2° Fase: Tto de 4 meses usa Isoniazida 15mg/kg (900mg) y Rifampicina (600mg) 2 veces por
semana.
Tratamiento Quirúrgico
Como se ha descrito, la TBC urogenital es una enfermedad que cura con cicatrización y
retracción. Está reservado para el manejo de secuelas que la curación puede dejar, teniendo
como norma el tratar de conservar órganos y de preservar la función adecuada.

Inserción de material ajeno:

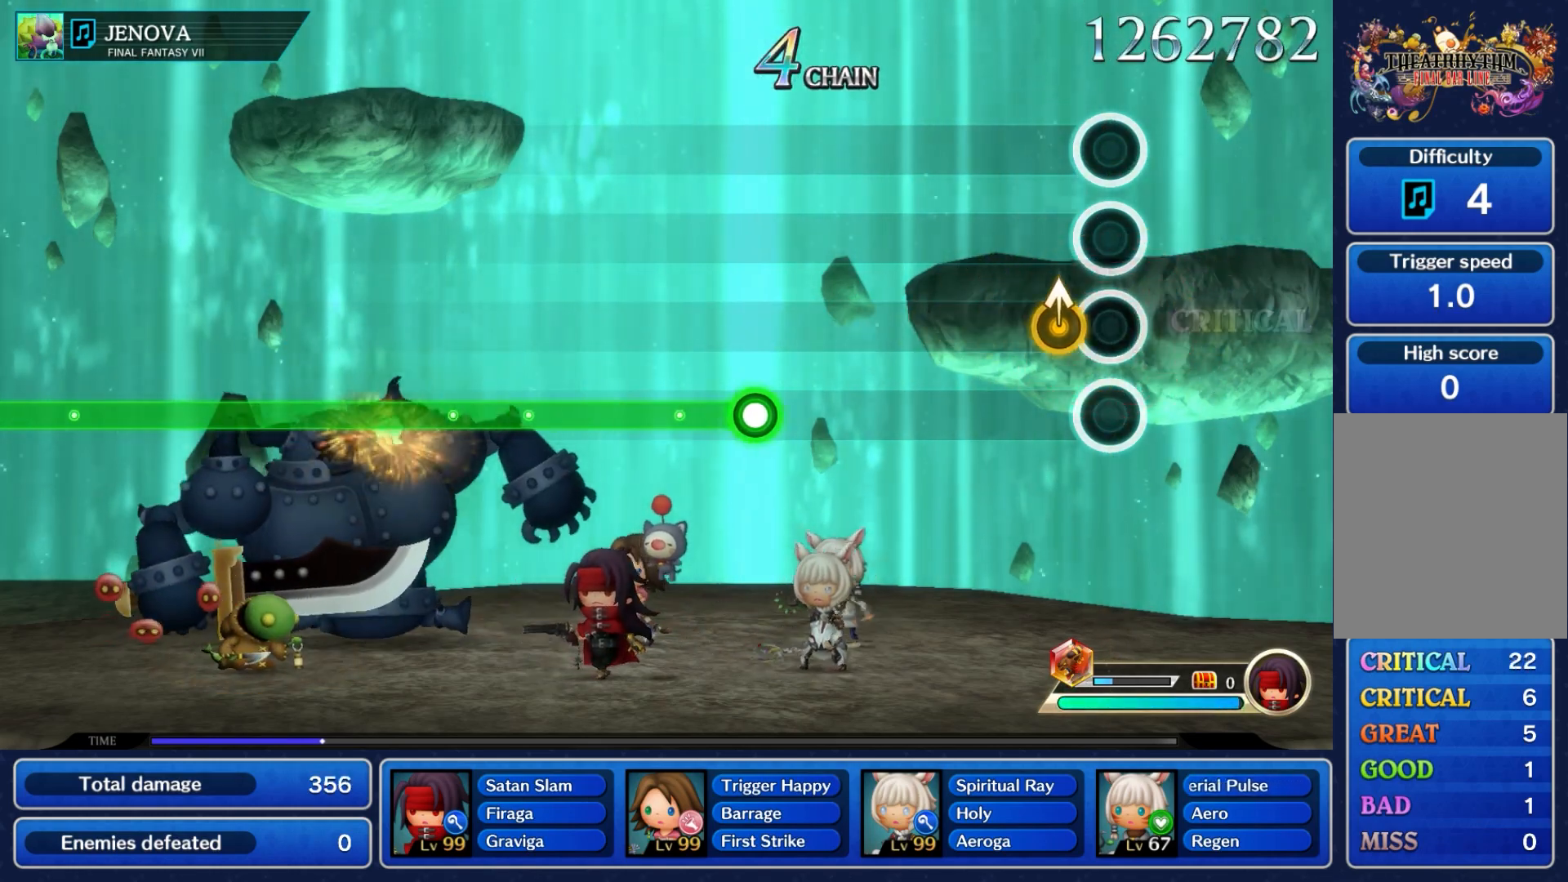
{"buttons": [], "left_stick": "center", "events": [[150, "left_stick", "up"], [300, "left_stick", "center"]]}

Todo manejo quirúrgico reparador debe realizarse después del primer mes de tratamiento
médico específico.
El manejo quirúrgico comprende:
Cirugia de exéresis total: Nefrectomía, nefrourectomía, epididimectomia, oquidectomia; Cirugia
conservadora: Nefrectomía parcial, uterectomia parcial, autotransplantes; Cirugia reparadora:
Dilatación ureteral, pieloplastias, reimplantes ureterales en vejiga; Cirugia de reemplazo: Uso
de
segmentos intestinales para reemplazo de segmentos ureterales; Cirugia de ampliación: Uso
de
segmentos intestinales para ampliación vesical en microvejigas; Cirgua paliativa: Nefrostomia,
ereterostomia.
VII. Pronostico
El pronóstico de los casos detectados y tratados en forma precoz es bueno y las secuelas
escasas. En los casos de diagnóstico tardío se puede actualmente ofrecer al paciente varias
alternativas de manejo posterior al tratamiento médico especifico.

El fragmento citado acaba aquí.